The Richmond Register

Local News

January 6, 2011

Diplomat from Richmond assaulted in Vietnam

State Department has lodged protest

VIETNAM — Christian Marchant, the political officer for the U.S. Embassy in Vietnam, reportedly was “roughed up” and “wrestled to the ground” Wednesday by Vietnamese police as he attempted to visit a dissident Roman Catholic priest who had been sentenced to eight years in prison by Vietnam’s Communist government in 2007.

Marchant is a graduate of Model Laboratory School and recently was selected to receive a human rights award from the U.S. State Department.

Father Nguyen Van Ly, 63, a well-known dissident who founded the pro-democracy movement, Bloc 8406, was paroled for medical reasons last year, according to Radio Free Asia (RFA). However, he remains under house arrest at a home for retired priests.

RFA first reported the incident in a Vietnamese-language broadcast which was monitored by a man of Vietnamese origin, who identified himself as “Mr. Tran,” and who lives in California. He telephoned the Richmond Register after reading a story published Monday about Marchant on the newspaper’s website.

Next month, Marchant is slated to receive the State Department’s Human Rights and Democracy award for his work on behalf of religious freedom and the rights of political dissidents, including those imprisoned, in Vietnam.

Marchant’s parents, Dr. Marlow and Kristy Marchant, live in Richmond, where he teaches at Eastern Kentucky University.

According to an English-language version of the RFA broadcast, which the network supplied to the Register, Marchant, who is a large man, struggled with police officers, about 30 of whom blocked his path to the priest’s home.

Ly told RFA that Marchant was wrestled to the ground, but got up and dusted off his clothes and again continued his attempt to enter the priest’s home. The police finally subdued him, however, and hauled him away in a van, according to the RFA report.

Hundreds of people witnessed the incident, Ly told RFA.

“They all saw police’s brutality toward Mr. Marchant,” he said in the interview. The diplomat “resisted hard” and shouted at the officers, Ly was quoted as saying.

The California caller asked the Register to inform Marchant’s parents, who were unaware of the incident until called by a Register reporter.

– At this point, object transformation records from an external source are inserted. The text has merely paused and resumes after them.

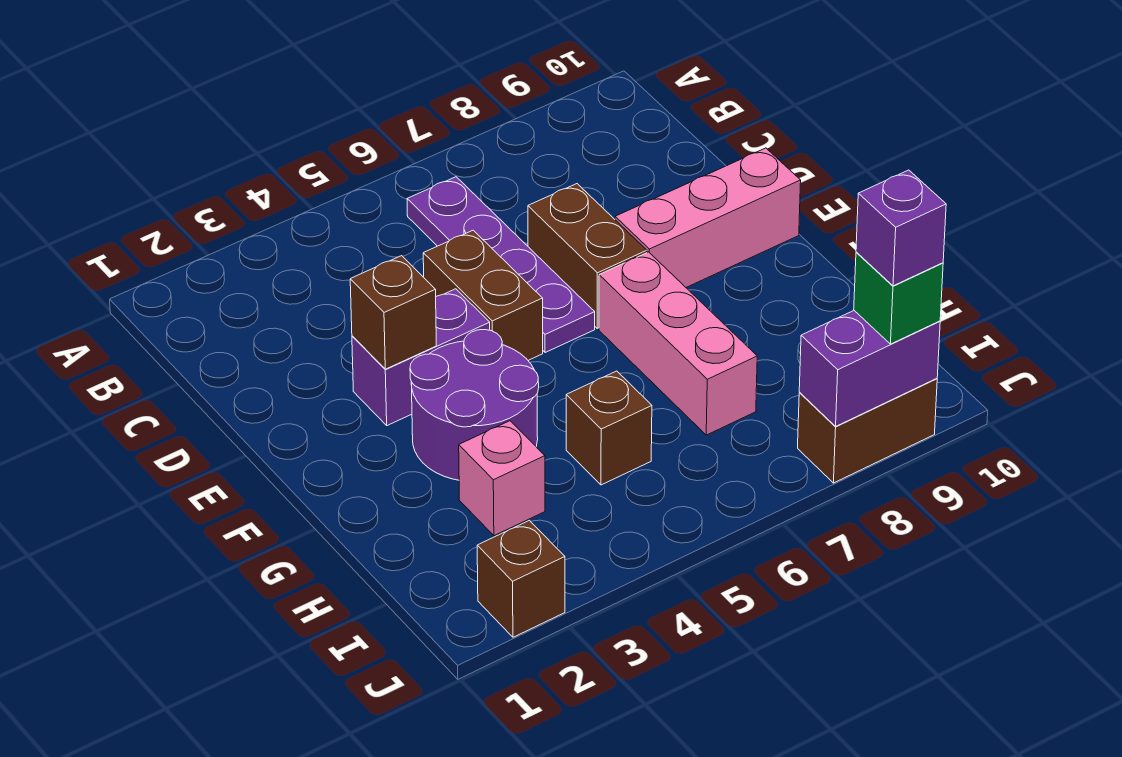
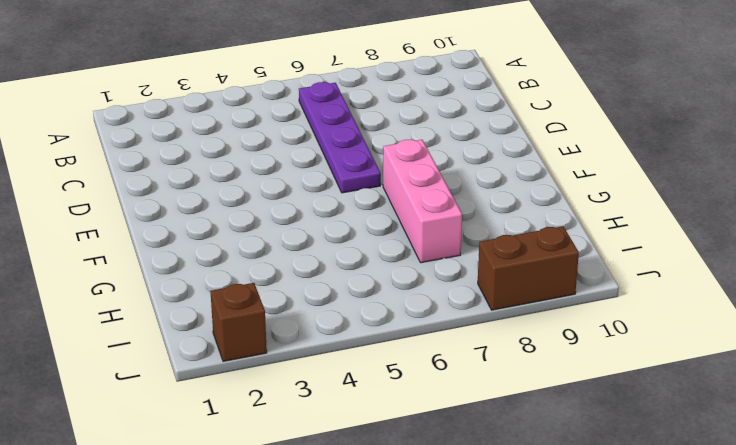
none -> brown 1x2 brick [423,230,543,360]
none -> brown 1x2 brick [528,184,647,328]
none -> purple 1x2 brick [352,289,490,426]

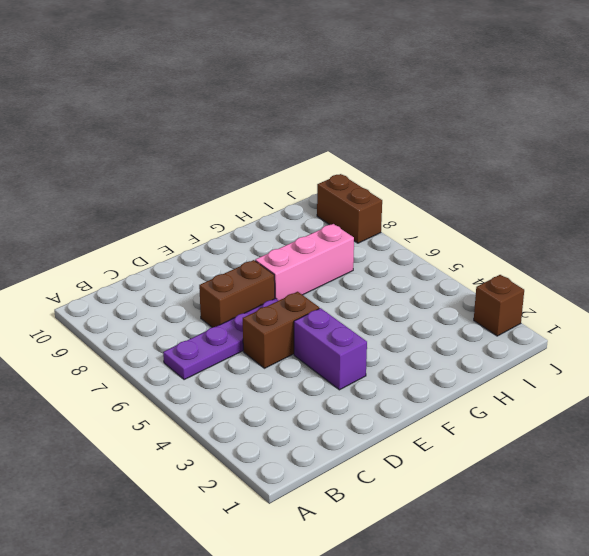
none -> pink 1x3 brick [615,148,801,287]
none -> purple 2x2 round brick [410,330,539,480]
none -> pink 1x1 brick [459,421,545,536]

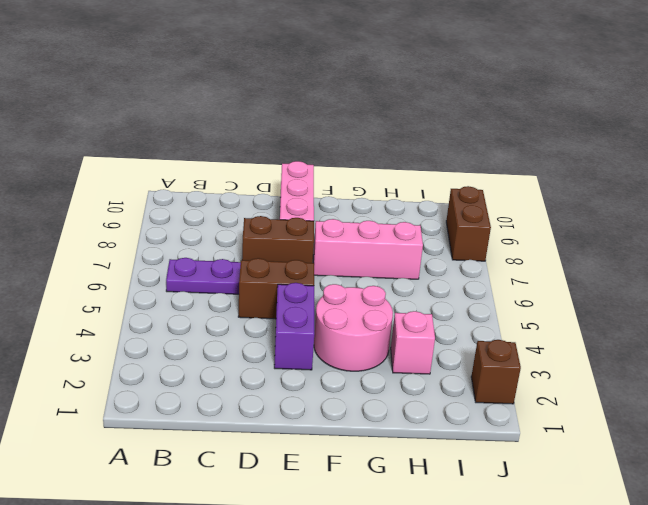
pink 2x2 round brick [314,284,393,371] -> purple 2x2 round brick [410,330,539,480]
none -> brown 1x1 brick [566,371,652,485]
none -> brown 1x1 brick [350,256,436,369]
none -> purple 1x2 brick [799,311,940,426]

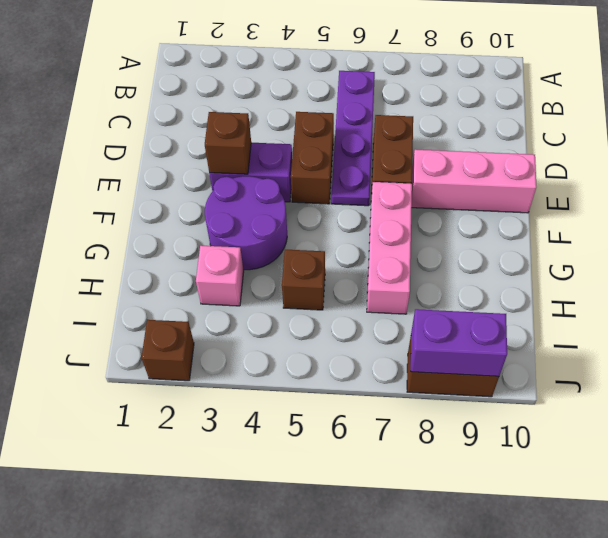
none -> green 1x1 brick [854,252,943,344]
none -> purple 1x1 brick [856,170,946,286]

Marlow Marchant then telephoned his son’s Hanoi home. His daughter-in-law answered and said her husband was home but could not speak on the phone. She did not say why or give information about her husband’s physical condition.

“Marchant was assaulted by Ministry of Public Security Officials,” Andy Laine, a State Department spokesperson confirmed, when called by the Register.

Laine could not confirm whether Marchant was injured in the assault.

“The State Department is aware of and deeply concerned” about the incident, Laine said, and has “officially registered a strong protest with the Vietnamese government in Hanoi.”

Registering a strong protest means “a formal letter of protest,” the State Department official said.

Laine said he was unaware of any previous attacks or assaults on U.S. diplomats in Vietnam.

“Diplomats are entitled under international law to be free from attack,” Laine said.

The State Department also planned to raise the issue with the Vietnamese Ambassador to the United States, Le Cong Phung, in Washington D.C. on Wednesday, Laine said.

“The government of Vietnam has a responsibility to take appropriate steps to prevent any attack on the person, freedom or dignity of diplomats,” he said.

Register News Writer Emily Burton contributed to this story.